What: Despite announcing the acquisition of acreage in the Permain Basin in July, shares of WPX Energy (NYSE:WPX) couldn't withstand the massive sell-off in the entire oil and gas industry and declined 25% in July.
So what: If this were any other time, chances are Wall Street would have cheered the move WPX made last month to acquire privately held oil and gas producer RKI Exploration & Production for $2.75 billion. Not only was the company locking up acreage and production in one of the most promising shale basins for the next couple of decades, but it was doing so in a down market when those assets were trading at a pretty significant discount. At $12,000 per acre of undeveloped land in the deal, it's a 65% discount to what other companies were paying for similar acreage just over a year ago.
What made investors turn sour on WPX despite this opportunistic move was that the price of West Texas Intermediate fell by more than 12% in July to less than $50 a barrel, a price point which seems to freak out Wall Street. Without a financial boost from futures contracts, there aren't many shale producers out there that can make money at that price. If those prices last for a while, it could put shale producers, WPX included, in a world of hurt.

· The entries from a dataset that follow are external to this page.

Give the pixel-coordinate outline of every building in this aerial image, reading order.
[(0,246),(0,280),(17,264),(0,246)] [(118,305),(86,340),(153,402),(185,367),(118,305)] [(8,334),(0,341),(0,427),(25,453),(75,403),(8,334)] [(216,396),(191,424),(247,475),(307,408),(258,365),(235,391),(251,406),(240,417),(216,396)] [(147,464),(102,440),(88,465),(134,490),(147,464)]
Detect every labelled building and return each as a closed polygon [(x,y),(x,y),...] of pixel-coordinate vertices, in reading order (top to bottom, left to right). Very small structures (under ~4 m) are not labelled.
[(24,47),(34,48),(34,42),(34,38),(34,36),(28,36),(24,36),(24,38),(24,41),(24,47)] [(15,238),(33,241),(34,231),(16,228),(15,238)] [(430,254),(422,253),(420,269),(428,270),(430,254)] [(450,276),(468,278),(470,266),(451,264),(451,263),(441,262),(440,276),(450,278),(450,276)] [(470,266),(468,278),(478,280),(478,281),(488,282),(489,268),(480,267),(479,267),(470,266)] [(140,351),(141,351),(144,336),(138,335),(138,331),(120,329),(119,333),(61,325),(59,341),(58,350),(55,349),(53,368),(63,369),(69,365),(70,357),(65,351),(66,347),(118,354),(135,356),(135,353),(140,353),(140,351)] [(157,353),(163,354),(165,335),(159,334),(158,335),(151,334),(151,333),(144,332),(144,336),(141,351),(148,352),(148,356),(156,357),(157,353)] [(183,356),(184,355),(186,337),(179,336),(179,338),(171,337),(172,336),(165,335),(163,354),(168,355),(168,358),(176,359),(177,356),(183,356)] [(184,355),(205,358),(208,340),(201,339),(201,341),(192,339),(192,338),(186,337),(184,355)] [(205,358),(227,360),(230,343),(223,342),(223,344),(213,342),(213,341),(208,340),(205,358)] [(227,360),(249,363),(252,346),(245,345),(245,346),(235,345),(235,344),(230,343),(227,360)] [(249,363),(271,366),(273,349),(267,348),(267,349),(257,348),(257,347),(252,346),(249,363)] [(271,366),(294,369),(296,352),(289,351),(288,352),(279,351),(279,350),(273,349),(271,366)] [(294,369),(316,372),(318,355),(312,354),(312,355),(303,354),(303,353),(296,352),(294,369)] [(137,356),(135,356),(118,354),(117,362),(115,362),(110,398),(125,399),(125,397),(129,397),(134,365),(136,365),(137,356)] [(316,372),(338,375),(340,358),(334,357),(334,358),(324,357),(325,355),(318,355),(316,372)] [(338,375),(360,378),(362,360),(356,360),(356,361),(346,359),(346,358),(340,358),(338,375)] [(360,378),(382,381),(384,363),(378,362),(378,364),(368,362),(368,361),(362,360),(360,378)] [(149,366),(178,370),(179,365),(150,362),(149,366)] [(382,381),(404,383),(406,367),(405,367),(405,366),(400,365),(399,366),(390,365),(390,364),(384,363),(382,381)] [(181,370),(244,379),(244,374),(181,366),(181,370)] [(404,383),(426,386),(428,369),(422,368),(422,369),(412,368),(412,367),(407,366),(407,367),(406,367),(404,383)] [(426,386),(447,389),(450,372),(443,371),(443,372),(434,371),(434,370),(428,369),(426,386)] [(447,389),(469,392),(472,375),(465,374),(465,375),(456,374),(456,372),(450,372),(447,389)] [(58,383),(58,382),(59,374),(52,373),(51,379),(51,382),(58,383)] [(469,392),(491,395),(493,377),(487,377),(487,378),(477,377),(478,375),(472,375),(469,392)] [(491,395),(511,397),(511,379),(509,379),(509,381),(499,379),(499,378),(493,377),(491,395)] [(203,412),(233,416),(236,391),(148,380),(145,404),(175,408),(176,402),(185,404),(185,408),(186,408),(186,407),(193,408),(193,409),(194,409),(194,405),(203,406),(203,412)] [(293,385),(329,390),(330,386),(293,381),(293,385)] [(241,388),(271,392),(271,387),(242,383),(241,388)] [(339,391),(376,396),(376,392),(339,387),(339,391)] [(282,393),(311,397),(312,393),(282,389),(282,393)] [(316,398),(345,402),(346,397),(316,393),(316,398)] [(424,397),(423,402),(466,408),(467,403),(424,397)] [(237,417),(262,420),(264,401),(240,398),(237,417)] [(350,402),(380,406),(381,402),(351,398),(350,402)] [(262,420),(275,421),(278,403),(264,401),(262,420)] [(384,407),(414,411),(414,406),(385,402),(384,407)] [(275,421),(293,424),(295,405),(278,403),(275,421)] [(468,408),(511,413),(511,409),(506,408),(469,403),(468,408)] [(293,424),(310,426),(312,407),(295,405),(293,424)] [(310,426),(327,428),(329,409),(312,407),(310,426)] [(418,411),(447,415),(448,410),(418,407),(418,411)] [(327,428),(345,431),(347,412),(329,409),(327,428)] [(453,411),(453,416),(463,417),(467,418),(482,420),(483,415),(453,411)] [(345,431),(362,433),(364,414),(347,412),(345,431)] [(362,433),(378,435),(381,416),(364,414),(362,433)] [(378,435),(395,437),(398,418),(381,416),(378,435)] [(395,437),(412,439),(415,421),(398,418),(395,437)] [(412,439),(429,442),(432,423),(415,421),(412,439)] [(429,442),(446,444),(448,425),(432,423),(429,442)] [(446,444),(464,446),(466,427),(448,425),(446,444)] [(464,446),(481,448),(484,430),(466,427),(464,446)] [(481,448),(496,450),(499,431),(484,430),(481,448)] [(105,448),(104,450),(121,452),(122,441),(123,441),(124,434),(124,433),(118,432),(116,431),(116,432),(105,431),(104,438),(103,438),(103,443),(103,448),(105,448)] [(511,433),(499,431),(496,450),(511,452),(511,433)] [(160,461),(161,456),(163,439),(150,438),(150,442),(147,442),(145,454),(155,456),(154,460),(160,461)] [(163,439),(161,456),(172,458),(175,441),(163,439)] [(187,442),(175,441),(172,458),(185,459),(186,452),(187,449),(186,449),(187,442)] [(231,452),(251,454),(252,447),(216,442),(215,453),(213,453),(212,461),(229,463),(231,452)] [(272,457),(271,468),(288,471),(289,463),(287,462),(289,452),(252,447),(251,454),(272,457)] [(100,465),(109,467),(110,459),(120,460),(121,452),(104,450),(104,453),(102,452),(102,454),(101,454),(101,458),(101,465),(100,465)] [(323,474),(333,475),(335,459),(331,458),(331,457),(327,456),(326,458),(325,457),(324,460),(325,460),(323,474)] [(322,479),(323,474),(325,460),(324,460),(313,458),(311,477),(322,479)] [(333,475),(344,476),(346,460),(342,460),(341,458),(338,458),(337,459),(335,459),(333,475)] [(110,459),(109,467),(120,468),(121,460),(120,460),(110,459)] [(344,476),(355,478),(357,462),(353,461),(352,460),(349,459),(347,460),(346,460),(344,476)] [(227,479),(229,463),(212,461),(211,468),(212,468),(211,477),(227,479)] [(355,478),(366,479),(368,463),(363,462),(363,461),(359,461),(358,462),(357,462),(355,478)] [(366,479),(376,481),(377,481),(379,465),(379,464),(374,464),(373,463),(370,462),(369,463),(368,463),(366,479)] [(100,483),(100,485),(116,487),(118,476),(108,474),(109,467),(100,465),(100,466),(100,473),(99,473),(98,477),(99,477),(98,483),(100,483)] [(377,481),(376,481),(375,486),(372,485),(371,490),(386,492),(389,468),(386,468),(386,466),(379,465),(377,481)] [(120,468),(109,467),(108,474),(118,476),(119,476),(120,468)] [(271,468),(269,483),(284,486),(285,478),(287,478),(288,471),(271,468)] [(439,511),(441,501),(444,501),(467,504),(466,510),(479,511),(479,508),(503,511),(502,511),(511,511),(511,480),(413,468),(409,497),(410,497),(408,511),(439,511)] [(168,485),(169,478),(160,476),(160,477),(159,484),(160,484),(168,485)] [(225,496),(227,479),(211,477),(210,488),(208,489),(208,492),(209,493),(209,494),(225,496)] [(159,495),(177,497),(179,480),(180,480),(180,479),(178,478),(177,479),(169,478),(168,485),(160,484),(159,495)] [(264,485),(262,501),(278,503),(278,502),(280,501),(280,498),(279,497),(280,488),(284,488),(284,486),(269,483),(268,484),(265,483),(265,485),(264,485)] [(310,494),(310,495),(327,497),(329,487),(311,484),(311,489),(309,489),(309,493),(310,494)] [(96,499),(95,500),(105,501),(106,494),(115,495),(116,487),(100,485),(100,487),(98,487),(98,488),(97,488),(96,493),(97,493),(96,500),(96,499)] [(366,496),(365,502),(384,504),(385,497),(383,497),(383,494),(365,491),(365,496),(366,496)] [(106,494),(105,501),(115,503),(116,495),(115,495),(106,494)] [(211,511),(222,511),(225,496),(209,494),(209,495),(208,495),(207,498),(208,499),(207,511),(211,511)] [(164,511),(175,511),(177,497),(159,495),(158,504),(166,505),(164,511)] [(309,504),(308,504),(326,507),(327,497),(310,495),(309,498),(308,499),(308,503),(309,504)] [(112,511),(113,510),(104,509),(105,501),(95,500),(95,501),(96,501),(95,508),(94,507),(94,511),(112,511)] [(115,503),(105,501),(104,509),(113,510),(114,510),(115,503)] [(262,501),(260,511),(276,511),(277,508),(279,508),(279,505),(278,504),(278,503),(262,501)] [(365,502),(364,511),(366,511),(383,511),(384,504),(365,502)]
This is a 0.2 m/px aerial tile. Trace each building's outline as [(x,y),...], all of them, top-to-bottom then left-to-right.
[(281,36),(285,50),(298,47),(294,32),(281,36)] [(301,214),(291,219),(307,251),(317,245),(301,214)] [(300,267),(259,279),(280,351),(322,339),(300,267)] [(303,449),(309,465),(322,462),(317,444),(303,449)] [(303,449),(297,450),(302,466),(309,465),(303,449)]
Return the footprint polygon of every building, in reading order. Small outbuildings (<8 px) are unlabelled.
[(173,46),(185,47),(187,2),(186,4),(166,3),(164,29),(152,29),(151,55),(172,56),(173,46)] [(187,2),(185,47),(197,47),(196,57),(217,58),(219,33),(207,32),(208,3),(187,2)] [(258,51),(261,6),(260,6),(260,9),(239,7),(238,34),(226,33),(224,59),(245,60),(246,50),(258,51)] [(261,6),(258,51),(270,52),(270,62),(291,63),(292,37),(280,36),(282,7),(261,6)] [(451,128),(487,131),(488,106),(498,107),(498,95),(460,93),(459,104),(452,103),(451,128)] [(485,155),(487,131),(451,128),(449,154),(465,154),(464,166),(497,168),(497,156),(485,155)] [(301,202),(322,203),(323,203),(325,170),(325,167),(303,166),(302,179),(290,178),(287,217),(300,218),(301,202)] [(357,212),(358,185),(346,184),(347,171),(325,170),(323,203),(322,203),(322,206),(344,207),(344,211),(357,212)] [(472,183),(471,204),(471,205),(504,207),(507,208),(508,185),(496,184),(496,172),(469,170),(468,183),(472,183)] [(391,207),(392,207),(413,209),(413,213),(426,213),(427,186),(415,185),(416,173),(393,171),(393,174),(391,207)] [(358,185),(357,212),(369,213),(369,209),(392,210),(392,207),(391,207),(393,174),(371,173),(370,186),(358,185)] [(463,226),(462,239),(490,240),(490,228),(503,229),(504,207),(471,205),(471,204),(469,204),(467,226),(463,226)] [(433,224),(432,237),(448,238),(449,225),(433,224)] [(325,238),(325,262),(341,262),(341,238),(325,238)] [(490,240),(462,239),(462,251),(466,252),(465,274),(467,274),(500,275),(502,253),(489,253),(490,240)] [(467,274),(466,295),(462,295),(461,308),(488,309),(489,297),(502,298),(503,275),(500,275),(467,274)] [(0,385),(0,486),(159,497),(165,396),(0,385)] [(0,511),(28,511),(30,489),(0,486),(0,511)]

Now what: WPX Energy is actually in a better position than many others in the exploration and production industry today, as evidenced by its ability to finance the acquisition of another company in today's market. The company has some pretty decent hedging protection through the rest of this year and into 2016, but beyond that things could get really hairy without a change in oil and gas prices. If prices do indeed rise, the acquisition of RKI Exploration will look like a stroke of genius, but even a good purchase can hurt WPX in a down market.